## Extracted records
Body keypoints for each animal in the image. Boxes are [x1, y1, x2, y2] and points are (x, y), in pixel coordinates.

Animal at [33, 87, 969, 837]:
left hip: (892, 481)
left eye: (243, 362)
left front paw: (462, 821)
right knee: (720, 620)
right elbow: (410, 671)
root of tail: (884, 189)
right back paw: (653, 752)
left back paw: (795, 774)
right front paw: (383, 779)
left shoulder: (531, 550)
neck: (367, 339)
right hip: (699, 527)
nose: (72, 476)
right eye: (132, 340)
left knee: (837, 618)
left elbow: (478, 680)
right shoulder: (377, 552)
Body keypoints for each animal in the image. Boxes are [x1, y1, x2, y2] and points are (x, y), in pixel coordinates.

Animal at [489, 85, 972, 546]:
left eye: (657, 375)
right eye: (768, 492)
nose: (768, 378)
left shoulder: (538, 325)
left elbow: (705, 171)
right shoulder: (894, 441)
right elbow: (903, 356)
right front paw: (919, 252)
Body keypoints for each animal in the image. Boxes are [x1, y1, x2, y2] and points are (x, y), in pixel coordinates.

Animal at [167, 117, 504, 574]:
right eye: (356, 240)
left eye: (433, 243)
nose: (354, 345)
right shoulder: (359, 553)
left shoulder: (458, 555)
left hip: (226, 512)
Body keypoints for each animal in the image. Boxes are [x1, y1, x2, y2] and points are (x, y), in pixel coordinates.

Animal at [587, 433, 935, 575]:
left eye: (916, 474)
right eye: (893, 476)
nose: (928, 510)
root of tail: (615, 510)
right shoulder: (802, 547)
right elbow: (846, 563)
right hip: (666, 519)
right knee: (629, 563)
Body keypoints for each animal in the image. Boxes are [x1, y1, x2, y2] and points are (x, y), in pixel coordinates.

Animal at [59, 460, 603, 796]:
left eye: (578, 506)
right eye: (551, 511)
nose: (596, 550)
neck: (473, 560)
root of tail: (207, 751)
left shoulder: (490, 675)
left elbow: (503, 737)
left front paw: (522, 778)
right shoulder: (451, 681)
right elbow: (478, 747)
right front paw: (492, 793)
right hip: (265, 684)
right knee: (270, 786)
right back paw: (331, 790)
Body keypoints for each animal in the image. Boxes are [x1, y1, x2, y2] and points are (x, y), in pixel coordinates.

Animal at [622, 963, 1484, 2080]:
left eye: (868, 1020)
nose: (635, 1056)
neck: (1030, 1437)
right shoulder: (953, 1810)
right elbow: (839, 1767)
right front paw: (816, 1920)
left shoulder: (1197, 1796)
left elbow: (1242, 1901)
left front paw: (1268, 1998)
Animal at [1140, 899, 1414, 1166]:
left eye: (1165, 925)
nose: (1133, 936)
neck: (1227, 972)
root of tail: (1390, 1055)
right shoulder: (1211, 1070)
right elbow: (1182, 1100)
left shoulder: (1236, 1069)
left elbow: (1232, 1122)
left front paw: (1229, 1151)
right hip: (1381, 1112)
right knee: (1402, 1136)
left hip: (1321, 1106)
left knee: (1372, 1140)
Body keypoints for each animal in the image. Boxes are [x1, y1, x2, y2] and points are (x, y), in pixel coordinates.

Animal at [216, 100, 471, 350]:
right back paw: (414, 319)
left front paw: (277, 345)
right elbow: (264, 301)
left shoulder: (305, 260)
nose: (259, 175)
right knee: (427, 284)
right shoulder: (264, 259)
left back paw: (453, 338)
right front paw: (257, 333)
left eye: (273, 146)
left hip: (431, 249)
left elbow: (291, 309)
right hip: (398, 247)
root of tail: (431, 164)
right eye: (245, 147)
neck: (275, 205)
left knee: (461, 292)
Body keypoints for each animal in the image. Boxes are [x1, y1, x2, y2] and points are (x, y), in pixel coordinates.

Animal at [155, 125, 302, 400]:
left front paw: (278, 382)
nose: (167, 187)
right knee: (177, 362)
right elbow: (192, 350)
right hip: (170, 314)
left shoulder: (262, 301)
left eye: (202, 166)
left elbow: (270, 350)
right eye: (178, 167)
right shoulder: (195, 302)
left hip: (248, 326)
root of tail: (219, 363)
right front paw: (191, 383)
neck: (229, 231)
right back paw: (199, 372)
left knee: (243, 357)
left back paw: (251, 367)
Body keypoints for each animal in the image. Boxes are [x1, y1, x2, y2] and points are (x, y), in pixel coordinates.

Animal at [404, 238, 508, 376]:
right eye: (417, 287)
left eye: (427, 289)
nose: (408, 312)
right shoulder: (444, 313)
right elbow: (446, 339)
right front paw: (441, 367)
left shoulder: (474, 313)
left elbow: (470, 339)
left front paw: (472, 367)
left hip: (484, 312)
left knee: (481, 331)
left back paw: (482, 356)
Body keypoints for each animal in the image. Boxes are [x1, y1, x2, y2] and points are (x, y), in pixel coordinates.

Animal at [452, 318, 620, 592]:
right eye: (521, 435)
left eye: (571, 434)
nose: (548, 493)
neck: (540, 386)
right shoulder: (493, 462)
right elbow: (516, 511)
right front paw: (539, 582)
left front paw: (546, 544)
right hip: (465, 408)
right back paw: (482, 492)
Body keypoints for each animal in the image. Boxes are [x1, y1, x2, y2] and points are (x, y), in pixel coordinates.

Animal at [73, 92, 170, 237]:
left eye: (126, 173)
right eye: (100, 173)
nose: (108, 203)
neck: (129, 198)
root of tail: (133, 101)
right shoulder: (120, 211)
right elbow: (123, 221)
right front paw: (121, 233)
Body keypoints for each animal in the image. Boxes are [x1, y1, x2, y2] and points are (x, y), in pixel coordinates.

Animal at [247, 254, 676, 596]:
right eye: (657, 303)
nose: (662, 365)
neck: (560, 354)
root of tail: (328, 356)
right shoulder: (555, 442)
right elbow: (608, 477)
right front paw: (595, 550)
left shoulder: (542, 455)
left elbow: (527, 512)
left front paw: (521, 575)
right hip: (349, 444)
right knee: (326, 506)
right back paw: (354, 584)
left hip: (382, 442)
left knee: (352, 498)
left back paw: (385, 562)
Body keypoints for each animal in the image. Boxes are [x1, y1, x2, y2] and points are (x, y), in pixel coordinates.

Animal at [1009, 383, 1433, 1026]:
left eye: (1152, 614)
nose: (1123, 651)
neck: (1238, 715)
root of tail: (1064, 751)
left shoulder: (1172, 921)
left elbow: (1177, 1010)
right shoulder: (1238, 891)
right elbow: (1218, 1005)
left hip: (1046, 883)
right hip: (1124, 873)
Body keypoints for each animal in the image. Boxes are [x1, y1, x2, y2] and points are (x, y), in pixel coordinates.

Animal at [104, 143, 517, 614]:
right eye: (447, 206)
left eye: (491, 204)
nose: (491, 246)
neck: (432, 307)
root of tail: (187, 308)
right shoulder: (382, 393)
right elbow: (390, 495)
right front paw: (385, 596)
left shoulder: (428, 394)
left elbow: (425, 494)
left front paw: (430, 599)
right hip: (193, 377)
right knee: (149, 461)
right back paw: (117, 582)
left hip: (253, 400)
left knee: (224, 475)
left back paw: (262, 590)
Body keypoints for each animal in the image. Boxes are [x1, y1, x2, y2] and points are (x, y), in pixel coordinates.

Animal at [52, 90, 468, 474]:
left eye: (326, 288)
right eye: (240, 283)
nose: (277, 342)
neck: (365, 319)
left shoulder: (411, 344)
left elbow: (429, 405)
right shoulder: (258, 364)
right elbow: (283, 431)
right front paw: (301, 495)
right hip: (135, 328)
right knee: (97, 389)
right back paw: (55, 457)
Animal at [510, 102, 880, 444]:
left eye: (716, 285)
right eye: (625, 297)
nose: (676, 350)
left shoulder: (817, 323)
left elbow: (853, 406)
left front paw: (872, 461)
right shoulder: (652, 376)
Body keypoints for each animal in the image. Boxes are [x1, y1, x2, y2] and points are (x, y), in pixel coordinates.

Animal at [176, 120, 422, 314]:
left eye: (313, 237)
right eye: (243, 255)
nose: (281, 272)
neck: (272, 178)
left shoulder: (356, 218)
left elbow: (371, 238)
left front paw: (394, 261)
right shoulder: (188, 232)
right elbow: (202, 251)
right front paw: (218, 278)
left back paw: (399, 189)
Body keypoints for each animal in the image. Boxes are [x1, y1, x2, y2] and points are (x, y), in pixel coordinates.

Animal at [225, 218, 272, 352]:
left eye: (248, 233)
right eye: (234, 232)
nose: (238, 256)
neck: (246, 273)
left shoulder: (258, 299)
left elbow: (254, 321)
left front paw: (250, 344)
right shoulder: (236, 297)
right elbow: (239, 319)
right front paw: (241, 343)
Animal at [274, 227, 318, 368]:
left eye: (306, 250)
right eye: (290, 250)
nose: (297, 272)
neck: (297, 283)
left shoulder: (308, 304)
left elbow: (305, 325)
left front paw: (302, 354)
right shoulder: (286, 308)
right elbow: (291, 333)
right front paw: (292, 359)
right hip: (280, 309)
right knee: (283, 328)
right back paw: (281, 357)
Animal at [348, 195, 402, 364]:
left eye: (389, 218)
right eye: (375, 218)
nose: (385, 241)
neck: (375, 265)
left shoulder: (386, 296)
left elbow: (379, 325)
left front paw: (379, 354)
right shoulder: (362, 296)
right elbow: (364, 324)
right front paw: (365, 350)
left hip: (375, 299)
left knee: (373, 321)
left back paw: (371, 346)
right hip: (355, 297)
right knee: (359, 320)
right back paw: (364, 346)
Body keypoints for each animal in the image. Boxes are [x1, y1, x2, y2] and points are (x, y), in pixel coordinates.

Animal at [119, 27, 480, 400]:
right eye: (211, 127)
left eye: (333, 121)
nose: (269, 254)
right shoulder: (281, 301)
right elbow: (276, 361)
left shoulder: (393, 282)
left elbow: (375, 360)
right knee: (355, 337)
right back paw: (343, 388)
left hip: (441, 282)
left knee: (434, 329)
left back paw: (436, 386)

## Exercise instructions
Pick from the records each line that contains the word "tail" and show it.

## Reply to the task
root of tail: (884, 189)
root of tail: (615, 510)
root of tail: (207, 751)
root of tail: (1390, 1055)
root of tail: (431, 164)
root of tail: (219, 363)
root of tail: (133, 101)
root of tail: (328, 356)
root of tail: (1064, 751)
root of tail: (187, 308)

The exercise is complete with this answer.